Selon des entretiens avec Barry Windsor-Smith, il a créé plusieurs des Arme X chapitres dans le désordre. L’effet est que les chapitres varient d’histoires linéaires à suspense à des fragments et des scènes qui changent le tempo et le ton de l’histoire. Cette approche a été choisie parce que c’est ainsi que Windsor-Smith souhaitait travailler sur l’histoire.

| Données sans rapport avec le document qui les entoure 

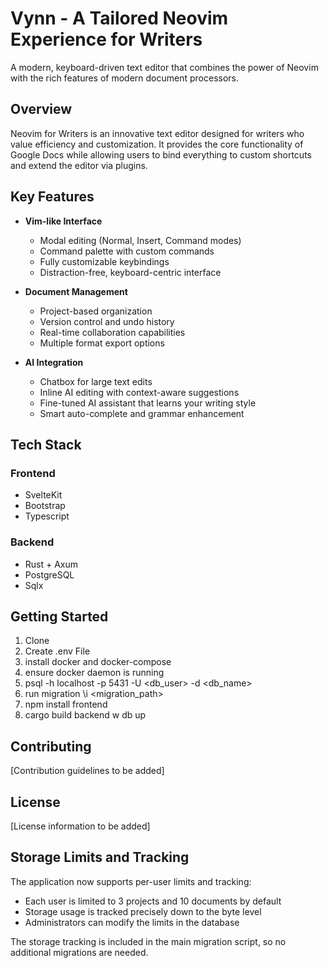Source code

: # Vynn - A Tailored Neovim Experience for Writers

A modern, keyboard-driven text editor that combines the power of Neovim with the rich features of modern document processors.

## Overview

Neovim for Writers is an innovative text editor designed for writers who value efficiency and customization. It provides the core functionality of Google Docs while allowing users to bind everything to custom shortcuts and extend the editor via plugins.

## Key Features

- **Vim-like Interface**
  - Modal editing (Normal, Insert, Command modes)
  - Command palette with custom commands
  - Fully customizable keybindings
  - Distraction-free, keyboard-centric interface

- **Document Management**
  - Project-based organization
  - Version control and undo history
  - Real-time collaboration capabilities
  - Multiple format export options

- **AI Integration**
  - Chatbox for large text edits
  - Inline AI editing with context-aware suggestions
  - Fine-tuned AI assistant that learns your writing style
  - Smart auto-complete and grammar enhancement

## Tech Stack

### Frontend
- SvelteKit
- Bootstrap
- Typescript

### Backend
- Rust + Axum
- PostgreSQL
- Sqlx

## Getting Started

1. Clone
2. Create .env File
3. install docker and docker-compose
4. ensure docker daemon is running
5. psql -h localhost -p 5431 -U <db_user> -d <db_name>
6. run migration \i <migration_path>
7. npm install frontend
8. cargo build backend w db up

## Contributing

[Contribution guidelines to be added]

## License

[License information to be added]

## Storage Limits and Tracking

The application now supports per-user limits and tracking:

- Each user is limited to 3 projects and 10 documents by default
- Storage usage is tracked precisely down to the byte level
- Administrators can modify the limits in the database

The storage tracking is included in the main migration script, so no additional migrations are needed.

C’est un peu difficile à décrire. C’est un processus tellement sinueux avec lequel j’ai mis cette chose en place. C’est une histoire serrée maintenant, mais la façon dont elle a commencé était, pour être gentil, disons, unidirectionnelle. Il y a des histoires là-dedans qui sont dactylographiées sur huit pages. Ils commencent à la première page et se terminent à la page huit. Et aux deux tiers de la série, l’action a commencé à avancer si vite, et c’était fondamentalement hors de mon contrôle. Je fais juste ce que les personnages semblent vouloir faire naturellement parce que je n’aime pas tous ces trucs de personnages vraiment forcés. Alors je l’ai laissé fonctionner. Et puis c’est devenu une série dans la mesure où il y a soudainement un cliffhanger, puis il y a un autre cliffhanger. Comme je l’ai dit, rien de tout cela n’est prévu. J’ai juste fait ce qui me semblait naturel. (Héros étonnants 188, février 1991, p. 32)

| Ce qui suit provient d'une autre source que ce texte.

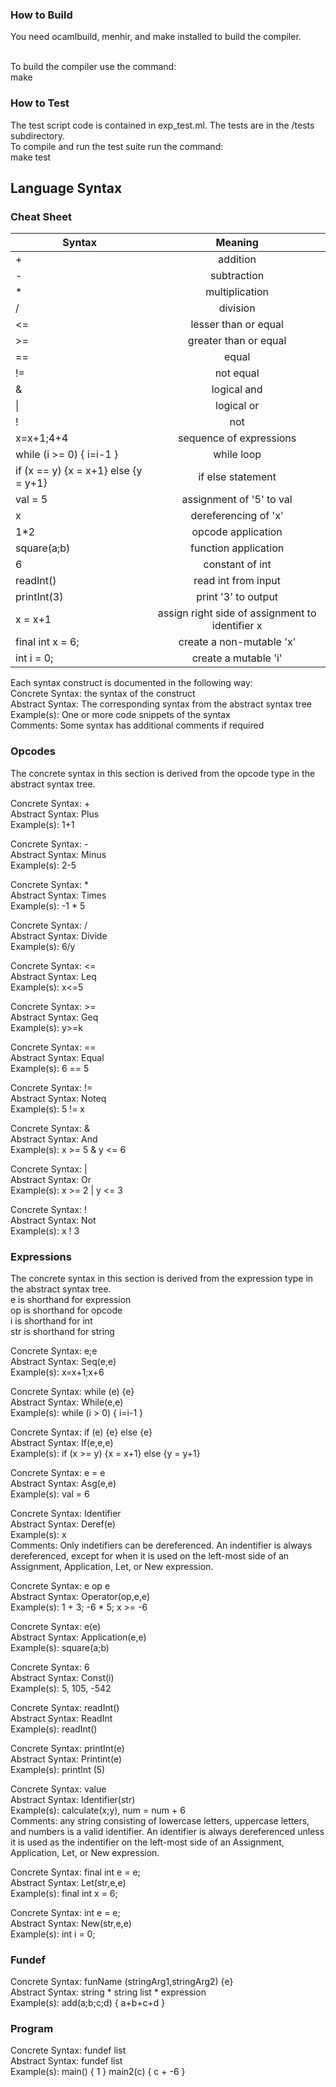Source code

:### How to Build
You need ocamlbuild, menhir, and make installed to build the compiler.

<br />To build the compiler use the command:
<br />make

### How to Test
The test script code is contained in exp_test.ml. The tests are in the /tests subdirectory.
<br />To compile and run the test suite run the command:
<br />make test

## Language Syntax

### Cheat Sheet
| Syntax      | Meaning    |
| ------------|:-------------:|
| + | addition|
| - | subtraction|
| * | multiplication|
| / | division |
| <=| lesser than or equal|
| >=| greater than or equal|
| ==| equal|
| !=| not equal|
| &| logical and|
| &#124; | logical or|
| ! | not |
| x=x+1;4+4 | sequence of expressions |
| while (i >= 0) { i=i-1 } | while loop |
| if (x == y) {x = x+1} else {y = y+1} | if else statement |
| val = 5 | assignment of '5' to val |
| x | dereferencing of 'x' |
| 1*2 | opcode application |
| square(a;b) | function application |
| 6 | constant of int |
| readInt() | read int from input |
| printInt(3) | print '3' to output |
| x = x+1 | assign right side of assignment to identifier x |
| final int x = 6; | create a non-mutable 'x' |
| int i = 0; | create a mutable 'i' |

Each syntax construct is documented in the following way:
<br />Concrete Syntax: the syntax of the construct
<br />Abstract Syntax: The corresponding syntax from the abstract syntax tree
<br />Example(s): One or more code snippets of the syntax
<br />Comments: Some syntax has additional comments if required

### Opcodes
The concrete syntax in this section is derived from the opcode type in the abstract syntax tree.

Concrete Syntax: +
<br /> Abstract Syntax: Plus
<br /> Example(s): 1+1

Concrete Syntax: -
<br /> Abstract Syntax: Minus
<br /> Example(s): 2-5

Concrete Syntax: \*
<br /> Abstract Syntax: Times
<br /> Example(s): -1 \* 5

Concrete Syntax: /
<br /> Abstract Syntax: Divide
<br /> Example(s): 6/y

Concrete Syntax: <=
<br /> Abstract Syntax: Leq
<br /> Example(s): x<=5

Concrete Syntax: >=
<br /> Abstract Syntax: Geq
<br /> Example(s): y>=k

Concrete Syntax: ==
<br /> Abstract Syntax: Equal
<br /> Example(s): 6 == 5

Concrete Syntax: !=
<br /> Abstract Syntax: Noteq
<br /> Example(s): 5 != x

Concrete Syntax: &
<br /> Abstract Syntax: And
<br /> Example(s): x >= 5 & y <= 6

Concrete Syntax: |
<br /> Abstract Syntax: Or
<br /> Example(s): x >= 2 | y <= 3

Concrete Syntax: !
<br /> Abstract Syntax: Not
<br /> Example(s): x ! 3

### Expressions
The concrete syntax in this section is derived from the expression type in the abstract syntax tree.
<br /> e is shorthand for expression
<br /> op is shorthand for opcode
<br /> i is shorthand for int
<br /> str is shorthand for string

Concrete Syntax: e;e
<br /> Abstract Syntax: Seq(e,e)
<br /> Example(s): x=x+1;x+6

Concrete Syntax: while (e) {e}
<br /> Abstract Syntax: While(e,e)
<br /> Example(s): while (i > 0) { i=i-1 }

Concrete Syntax: if (e) {e} else {e}
<br /> Abstract Syntax: If(e,e,e)
<br /> Example(s): if (x >= y) {x = x+1} else {y = y+1}

Concrete Syntax: e = e
<br /> Abstract Syntax: Asg(e,e)
<br /> Example(s): val = 6

Concrete Syntax: Identifier
<br /> Abstract Syntax: Deref(e)
<br /> Example(s): x
<br /> Comments: Only indetifiers can be dereferenced. An indentifier is always dereferenced,
except for when it is used on the left-most side of an Assignment, Application, Let, or New expression.

Concrete Syntax: e op e
<br /> Abstract Syntax: Operator(op,e,e)
<br /> Example(s): 1 + 3; -6 \* 5; x >= -6

Concrete Syntax: e(e)
<br /> Abstract Syntax: Application(e,e)
<br /> Example(s): square(a;b)

Concrete Syntax: 6
<br /> Abstract Syntax: Const(i)
<br /> Example(s): 5, 105, -542

Concrete Syntax: readInt()
<br /> Abstract Syntax: ReadInt
<br /> Example(s): readInt()

Concrete Syntax: printInt(e)
<br /> Abstract Syntax: Printint(e)
<br /> Example(s): printInt (5)

Concrete Syntax: value
<br /> Abstract Syntax: Identifier(str)
<br /> Example(s): calculate(x;y), num = num + 6
<br /> Comments: any string consisting of lowercase letters, uppercase letters, and numbers is a valid identifier. An identifier is always dereferenced unless it is used as the indentifier on the left-most side of an Assignment, Application, Let, or New expression.

Concrete Syntax: final int e = e;
<br /> Abstract Syntax: Let(str,e,e)
<br /> Example(s): final int x = 6;

Concrete Syntax: int e = e;
<br /> Abstract Syntax: New(str,e,e)
<br /> Example(s): int i = 0;

### Fundef

Concrete Syntax: funName (stringArg1,stringArg2) {e}
<br /> Abstract Syntax: string * string list * expression
<br /> Example(s): add(a;b;c;d) { a+b+c+d }

### Program
Concrete Syntax: fundef list
<br /> Abstract Syntax: fundef list
<br /> Example(s): main() { 1 } main2(c) { c + -6 }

Cette approche complète l’histoire. Arme X est un croisement entre l’horreur corporelle slasher et le thriller psychologique. En faisant les chapitres de Arme X se sentent comme des fragments incomplets auxquels manquent des bribes d’informations, l’histoire est troublante. Le public a du mal à assembler certaines pièces et cela l’oblige à contempler certains détails qui poussent l’obscurité plus loin que ce à quoi on pourrait s’attendre dans une histoire de super-héros. Comme Logan, les lecteurs ne sont jamais sur un terrain solide. Plus nous avons d’histoires, moins elles semblent certaines.

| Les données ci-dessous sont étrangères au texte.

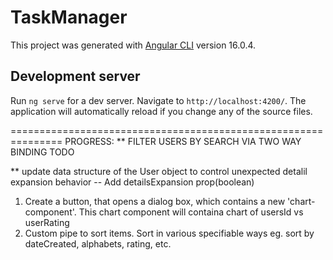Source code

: # TaskManager

This project was generated with [Angular CLI](https://github.com/angular/angular-cli) version 16.0.4.

## Development server

Run `ng serve` for a dev server. Navigate to `http://localhost:4200/`. The application will automatically reload if you change any of the source files.

===============================================================
PROGRESS: 
** FILTER USERS BY SEARCH VIA TWO WAY BINDING
TODO

** update data structure of the User object to control unexpected detalil expansion behavior -- Add detailsExpansion prop(boolean)

1. Create a button, that opens a dialog box, which contains a new 'chart-component'. This chart component will containa chart of usersId vs userRating
2. Custom pipe to sort items. Sort in various specifiable ways eg. sort by dateCreated, alphabets, rating, etc.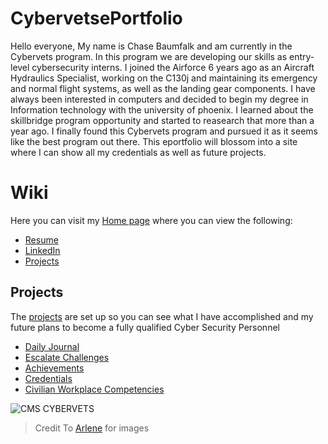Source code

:# CybervetsePortfolio

Hello everyone, My name is Chase Baumfalk and am currently in the Cybervets program. In this program we are developing our skills as entry-level cybersecurity interns.
I joined the Airforce 6 years ago as an Aircraft Hydraulics Specialist, working on the C130j and maintaining its emergency and normal flight systems, as well as the landing gear components. I have always been interested in computers and decided to begin my degree in Information technology with the university of phoenix.
I learned about the skillbridge program  opportunity and started to reasearch that more than a year ago. I finally found this Cybervets program and pursued it as it seems like the best program out there. 
This eportfolio will blossom into a site where I can show all my credentials as well as future projects. 


# Wiki 
Here you can visit my [Home page](https://github.com/ChaseBCMS/CybervetsInfo/wiki) where you can view the following:

* [Resume](https://github.com/ChaseBCMS/CybervetsInfo/wiki/Resume)
* [LinkedIn](www.linkedin.com/in/chasebaumfalk)
* [Projects](https://github.com/ChaseBCMS/CybervetsInfo/projects)



## Projects

The [projects](https://github.com/ChaseBCMS/CybervetsInfo/projects) are set up so you can see what I have accomplished and my future plans to become a fully qualified Cyber Security Personnel

* [Daily Journal](https://github.com/ChaseBCMS/CybervetsInfo/projects/6)
* [Escalate Challenges](https://github.com/ChaseBCMS/CybervetsInfo/projects/2)
* [Achievements](https://github.com/ChaseBCMS/CybervetsInfo/projects/3)
* [Credentials](https://github.com/ChaseBCMS/CybervetsInfo/projects/4)
* [Civilian Workplace Competencies](https://github.com/ChaseBCMS/CybervetsInfo/projects/5)

![CMS CYBERVETS](https://user-images.githubusercontent.com/98282432/153487603-02c7c37b-7f5e-4f39-88c3-45782af31364.png)

> Credit To [Arlene](https://github.com/apinste/CyberVets_ePortfolio) for images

Marvel Comics Presents 80, page 4. Scan fourni par l’auteur.
Dans plusieurs chapitres, ils testent Weapon X. Ensuite, l’équipe analyse les résultats et la marche à suivre dans leur quête pour perfectionner leur machine à tuer. Le chapitre suivant présente souvent la mise à niveau tandis que le public doit imaginer le temps et les procédures que Logan a subis. Ces améliorations signifient souvent un plus grand contrôle sur le corps et l’action de Weapon X. Ils continuent d’effacer ou de détruire son esprit. Dans certains chapitres, il est catatonique lorsqu’il est « éteint », comme le demande le professeur. La durée de Experiment-X n’est pas révélée. Il semble exister en dehors du monde réel. À l’intérieur de l’établissement, l’absence de jour et de nuit détruit encore davantage l’intégrité du temps et le rythme de la vie. Pendant combien de temps Logan est-il drogué et expérimenté ? Quel genre de torture et de drogue détruit l’identité d’une personne ? De quoi se souviendra-t-il s’il retrouve un jour son autonomie ? Les grandes histoires d’horreur impliquent souvent la pire horreur plutôt que de la montrer. L’horreur est mise en place mais l’exécution a lieu dans les recoins sombres de l’esprit du public. La façon dont Windsor-Smith raconte l’histoire de Arme Xle public doit remplir des informations en fonction du contenu diffusé. C’est une utilisation brillante de la narration et de la clôture. Cela fait une histoire troublante comme Arme X inoubliable car une partie se déroule dans l’esprit de chaque lecteur. Il n’est pas facile de créer une horreur inquiétante dans les bandes dessinées. Ce type de narration élève Arme X au-delà des œuvres extraordinaires de Windsor-Smith.